Only lines with the string "metal" are wanted. Pull them out of the data.

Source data
--- START ---
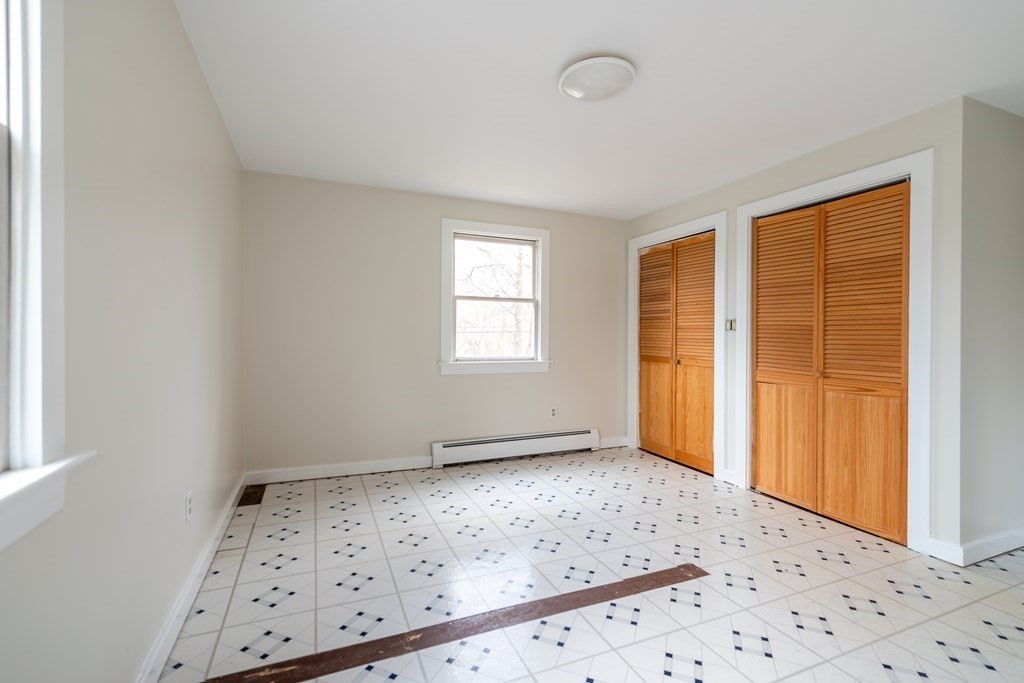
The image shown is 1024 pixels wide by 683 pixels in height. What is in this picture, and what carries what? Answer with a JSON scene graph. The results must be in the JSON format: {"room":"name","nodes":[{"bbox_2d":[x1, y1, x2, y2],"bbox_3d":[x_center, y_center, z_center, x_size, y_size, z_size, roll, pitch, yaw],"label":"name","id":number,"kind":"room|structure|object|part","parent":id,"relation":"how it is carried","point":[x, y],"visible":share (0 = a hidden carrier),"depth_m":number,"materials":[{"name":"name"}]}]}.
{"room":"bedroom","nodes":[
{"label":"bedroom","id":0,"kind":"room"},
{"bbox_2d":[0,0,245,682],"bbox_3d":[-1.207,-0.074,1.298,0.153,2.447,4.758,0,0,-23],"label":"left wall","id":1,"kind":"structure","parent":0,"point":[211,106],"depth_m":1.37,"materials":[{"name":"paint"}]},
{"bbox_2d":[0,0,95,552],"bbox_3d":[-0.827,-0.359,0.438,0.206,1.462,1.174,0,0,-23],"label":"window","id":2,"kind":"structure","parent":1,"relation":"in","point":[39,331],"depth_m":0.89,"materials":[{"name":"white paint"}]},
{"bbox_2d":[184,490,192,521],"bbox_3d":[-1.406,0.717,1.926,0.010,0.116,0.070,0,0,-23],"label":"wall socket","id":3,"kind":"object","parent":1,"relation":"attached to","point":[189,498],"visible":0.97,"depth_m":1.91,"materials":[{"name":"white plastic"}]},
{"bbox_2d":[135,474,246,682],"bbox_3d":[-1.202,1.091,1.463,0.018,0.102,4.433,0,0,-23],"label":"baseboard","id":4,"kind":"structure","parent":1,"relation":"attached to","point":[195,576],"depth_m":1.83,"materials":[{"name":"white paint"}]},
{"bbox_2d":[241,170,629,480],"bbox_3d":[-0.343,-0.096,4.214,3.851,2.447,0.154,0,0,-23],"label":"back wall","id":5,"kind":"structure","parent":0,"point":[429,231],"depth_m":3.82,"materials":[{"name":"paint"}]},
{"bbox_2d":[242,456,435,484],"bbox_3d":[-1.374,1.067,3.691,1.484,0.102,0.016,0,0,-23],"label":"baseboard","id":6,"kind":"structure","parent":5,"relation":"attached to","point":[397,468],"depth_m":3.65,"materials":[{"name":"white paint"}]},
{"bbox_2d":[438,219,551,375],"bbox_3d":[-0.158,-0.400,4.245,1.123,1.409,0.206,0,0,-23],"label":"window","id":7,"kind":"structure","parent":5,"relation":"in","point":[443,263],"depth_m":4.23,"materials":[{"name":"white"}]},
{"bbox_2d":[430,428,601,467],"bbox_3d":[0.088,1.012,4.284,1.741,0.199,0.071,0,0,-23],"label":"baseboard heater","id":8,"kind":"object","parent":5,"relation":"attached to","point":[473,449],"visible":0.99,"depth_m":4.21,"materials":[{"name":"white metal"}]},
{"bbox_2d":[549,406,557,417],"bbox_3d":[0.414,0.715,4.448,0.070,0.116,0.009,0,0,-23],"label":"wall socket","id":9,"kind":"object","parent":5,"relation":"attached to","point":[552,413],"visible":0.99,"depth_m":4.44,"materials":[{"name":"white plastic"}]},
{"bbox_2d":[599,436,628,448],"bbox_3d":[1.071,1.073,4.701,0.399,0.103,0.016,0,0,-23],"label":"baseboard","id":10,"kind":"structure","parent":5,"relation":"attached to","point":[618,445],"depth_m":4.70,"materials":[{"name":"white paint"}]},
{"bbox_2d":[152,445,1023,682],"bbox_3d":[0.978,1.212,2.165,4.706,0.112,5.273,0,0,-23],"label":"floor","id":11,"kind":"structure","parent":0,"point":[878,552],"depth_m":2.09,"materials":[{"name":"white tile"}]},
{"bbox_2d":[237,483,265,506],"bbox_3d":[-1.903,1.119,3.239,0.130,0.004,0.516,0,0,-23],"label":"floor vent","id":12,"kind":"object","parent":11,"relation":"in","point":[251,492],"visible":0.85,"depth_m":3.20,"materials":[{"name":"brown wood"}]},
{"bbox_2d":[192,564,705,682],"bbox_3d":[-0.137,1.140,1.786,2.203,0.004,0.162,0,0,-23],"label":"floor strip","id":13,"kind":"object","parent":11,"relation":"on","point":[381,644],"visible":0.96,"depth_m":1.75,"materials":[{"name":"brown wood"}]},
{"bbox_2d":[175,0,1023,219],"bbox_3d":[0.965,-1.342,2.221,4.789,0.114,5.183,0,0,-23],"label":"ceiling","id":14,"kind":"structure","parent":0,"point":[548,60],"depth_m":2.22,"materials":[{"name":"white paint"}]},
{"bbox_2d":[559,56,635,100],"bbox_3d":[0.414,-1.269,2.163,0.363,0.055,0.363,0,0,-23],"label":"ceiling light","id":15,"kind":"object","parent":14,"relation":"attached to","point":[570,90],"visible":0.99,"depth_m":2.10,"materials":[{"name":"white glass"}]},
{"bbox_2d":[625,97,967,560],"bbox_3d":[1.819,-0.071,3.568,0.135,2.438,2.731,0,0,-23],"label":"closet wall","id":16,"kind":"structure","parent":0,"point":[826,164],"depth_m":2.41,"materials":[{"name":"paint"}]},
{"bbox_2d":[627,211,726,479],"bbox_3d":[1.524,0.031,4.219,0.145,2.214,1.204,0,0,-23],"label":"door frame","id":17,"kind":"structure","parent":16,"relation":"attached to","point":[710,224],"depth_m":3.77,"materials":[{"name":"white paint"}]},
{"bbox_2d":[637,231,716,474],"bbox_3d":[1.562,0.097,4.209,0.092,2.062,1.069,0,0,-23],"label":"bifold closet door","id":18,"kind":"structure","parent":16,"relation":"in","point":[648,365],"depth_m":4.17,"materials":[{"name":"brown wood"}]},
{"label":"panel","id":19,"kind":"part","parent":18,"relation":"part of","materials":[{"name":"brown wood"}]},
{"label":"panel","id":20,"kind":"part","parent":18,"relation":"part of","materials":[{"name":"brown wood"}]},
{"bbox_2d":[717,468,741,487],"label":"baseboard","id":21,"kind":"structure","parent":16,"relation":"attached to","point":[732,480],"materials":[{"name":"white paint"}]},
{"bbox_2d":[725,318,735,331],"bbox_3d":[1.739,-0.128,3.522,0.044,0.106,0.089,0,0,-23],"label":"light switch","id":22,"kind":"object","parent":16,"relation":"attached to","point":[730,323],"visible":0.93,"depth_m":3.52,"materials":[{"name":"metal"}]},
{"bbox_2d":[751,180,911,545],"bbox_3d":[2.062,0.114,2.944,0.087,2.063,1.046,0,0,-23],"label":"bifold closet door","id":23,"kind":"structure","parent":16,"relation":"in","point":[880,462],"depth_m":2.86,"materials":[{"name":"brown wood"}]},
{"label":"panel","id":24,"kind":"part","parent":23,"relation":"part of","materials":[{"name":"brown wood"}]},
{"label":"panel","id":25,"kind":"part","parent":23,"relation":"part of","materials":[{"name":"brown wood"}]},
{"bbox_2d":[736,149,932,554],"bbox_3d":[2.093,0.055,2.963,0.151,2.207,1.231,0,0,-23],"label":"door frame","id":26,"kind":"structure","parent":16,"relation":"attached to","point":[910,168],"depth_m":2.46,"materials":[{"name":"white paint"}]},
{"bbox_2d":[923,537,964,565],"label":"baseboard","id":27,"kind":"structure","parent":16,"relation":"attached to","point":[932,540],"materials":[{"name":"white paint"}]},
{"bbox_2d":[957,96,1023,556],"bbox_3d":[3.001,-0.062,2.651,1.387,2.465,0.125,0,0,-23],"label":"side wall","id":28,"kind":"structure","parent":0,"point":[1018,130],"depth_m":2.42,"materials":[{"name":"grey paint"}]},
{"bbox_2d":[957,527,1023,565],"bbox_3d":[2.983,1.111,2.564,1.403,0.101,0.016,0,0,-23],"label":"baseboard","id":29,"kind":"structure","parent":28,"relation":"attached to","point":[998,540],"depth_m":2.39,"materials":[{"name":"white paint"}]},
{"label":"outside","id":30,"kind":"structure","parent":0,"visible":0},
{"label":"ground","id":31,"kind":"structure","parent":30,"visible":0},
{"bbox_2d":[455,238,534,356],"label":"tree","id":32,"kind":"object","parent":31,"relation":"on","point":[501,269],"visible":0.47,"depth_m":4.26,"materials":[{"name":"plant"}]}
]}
--- END ---
▶ [Written response]
{"bbox_2d":[430,428,601,467],"bbox_3d":[0.088,1.012,4.284,1.741,0.199,0.071,0,0,-23],"label":"baseboard heater","id":8,"kind":"object","parent":5,"relation":"attached to","point":[473,449],"visible":0.99,"depth_m":4.21,"materials":[{"name":"white metal"}]},
{"bbox_2d":[725,318,735,331],"bbox_3d":[1.739,-0.128,3.522,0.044,0.106,0.089,0,0,-23],"label":"light switch","id":22,"kind":"object","parent":16,"relation":"attached to","point":[730,323],"visible":0.93,"depth_m":3.52,"materials":[{"name":"metal"}]},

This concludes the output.